» **YOUR ASSIGNMENT**
Copy the forum thread about when discus get their stripes, shown below, word for word and in full.

» **EXCERPTED TEXT**
# When do discus get there stripes?



## crazie.eddie (May 31, 2004)

The black strips are called stress bars. Discus usually show stress bars when they are stressed. Some discus, such as PPB (Pidgeon Bloods) that do not have stress bars. Instead, they have peppering, black spots, which is more prominent around the nose area. Some people do not like the stress bars to show, while some do.

I feed mine FBW (Frozen Bloodworms), Tetra bits, beefheart mix, frozen mysis shrimp, frozen shrimp (thawed), and zuchini. The shrimp and zuchini are normally eaten by my clown loaches, but the discus eat the bits and pieces that float around.

If they are juveniles, make sure you feed them several times a day. You will probably require several water changes, due to the waste being produced. Keep them in QT to make sure they are used to eating the foods you plan to feed them. That way, if you throw them in a larger tank, they will know what foods to eat.

» **DATA FOR REVIEW**
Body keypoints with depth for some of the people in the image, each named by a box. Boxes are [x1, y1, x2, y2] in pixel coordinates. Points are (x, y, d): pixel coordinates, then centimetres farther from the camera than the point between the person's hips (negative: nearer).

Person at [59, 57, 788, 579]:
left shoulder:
==
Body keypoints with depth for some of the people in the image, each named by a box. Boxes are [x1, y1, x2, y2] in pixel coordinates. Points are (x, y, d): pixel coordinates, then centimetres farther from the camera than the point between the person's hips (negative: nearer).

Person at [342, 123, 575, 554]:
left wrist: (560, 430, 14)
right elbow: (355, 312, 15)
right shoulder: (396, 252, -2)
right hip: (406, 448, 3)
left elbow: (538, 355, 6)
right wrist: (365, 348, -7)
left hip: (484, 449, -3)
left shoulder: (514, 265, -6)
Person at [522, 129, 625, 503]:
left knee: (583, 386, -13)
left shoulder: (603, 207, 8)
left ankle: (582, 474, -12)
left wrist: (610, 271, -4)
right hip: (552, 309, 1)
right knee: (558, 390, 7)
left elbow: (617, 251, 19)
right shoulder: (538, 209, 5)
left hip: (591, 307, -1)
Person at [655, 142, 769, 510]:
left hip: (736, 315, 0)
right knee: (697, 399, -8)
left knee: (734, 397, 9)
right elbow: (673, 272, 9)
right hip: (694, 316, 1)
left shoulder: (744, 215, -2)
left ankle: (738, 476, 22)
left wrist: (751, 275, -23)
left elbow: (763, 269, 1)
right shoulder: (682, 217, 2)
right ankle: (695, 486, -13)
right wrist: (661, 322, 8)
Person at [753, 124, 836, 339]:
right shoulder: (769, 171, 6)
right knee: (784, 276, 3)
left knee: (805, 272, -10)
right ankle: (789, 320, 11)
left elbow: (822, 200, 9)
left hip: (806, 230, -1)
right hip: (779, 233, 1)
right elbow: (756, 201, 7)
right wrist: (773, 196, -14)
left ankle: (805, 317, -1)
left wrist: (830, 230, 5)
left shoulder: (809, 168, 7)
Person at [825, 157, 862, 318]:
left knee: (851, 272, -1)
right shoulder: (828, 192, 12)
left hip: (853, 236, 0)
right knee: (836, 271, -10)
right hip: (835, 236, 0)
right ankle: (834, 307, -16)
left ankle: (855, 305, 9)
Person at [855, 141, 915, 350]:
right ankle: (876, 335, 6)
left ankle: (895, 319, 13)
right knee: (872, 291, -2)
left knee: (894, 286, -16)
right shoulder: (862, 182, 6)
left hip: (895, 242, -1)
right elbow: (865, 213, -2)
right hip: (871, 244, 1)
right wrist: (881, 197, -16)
--
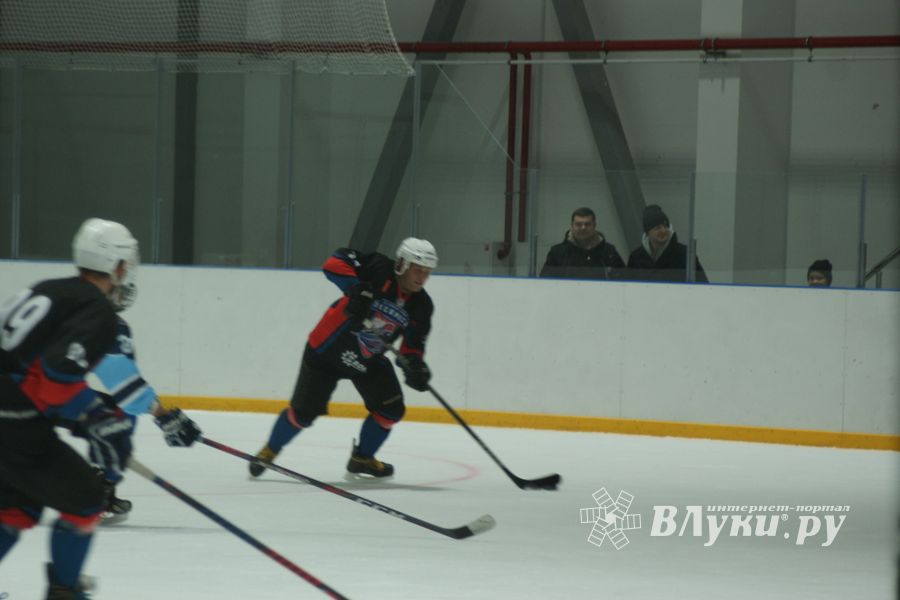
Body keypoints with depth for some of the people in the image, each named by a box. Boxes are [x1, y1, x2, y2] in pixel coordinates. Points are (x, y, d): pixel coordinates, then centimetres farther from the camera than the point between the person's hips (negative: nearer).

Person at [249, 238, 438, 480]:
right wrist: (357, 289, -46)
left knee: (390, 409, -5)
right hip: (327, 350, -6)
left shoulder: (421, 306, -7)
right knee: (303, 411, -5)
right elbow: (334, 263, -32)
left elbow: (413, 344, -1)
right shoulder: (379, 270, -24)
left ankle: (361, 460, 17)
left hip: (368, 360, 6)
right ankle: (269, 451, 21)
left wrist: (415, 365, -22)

» **ANSWER**
# When do discus get there stripes?



## crazie.eddie (May 31, 2004)

The black strips are called stress bars. Discus usually show stress bars when they are stressed. Some discus, such as PPB (Pidgeon Bloods) that do not have stress bars. Instead, they have peppering, black spots, which is more prominent around the nose area. Some people do not like the stress bars to show, while some do.

I feed mine FBW (Frozen Bloodworms), Tetra bits, beefheart mix, frozen mysis shrimp, frozen shrimp (thawed), and zuchini. The shrimp and zuchini are normally eaten by my clown loaches, but the discus eat the bits and pieces that float around.

If they are juveniles, make sure you feed them several times a day. You will probably require several water changes, due to the waste being produced. Keep them in QT to make sure they are used to eating the foods you plan to feed them. That way, if you throw them in a larger tank, they will know what foods to eat.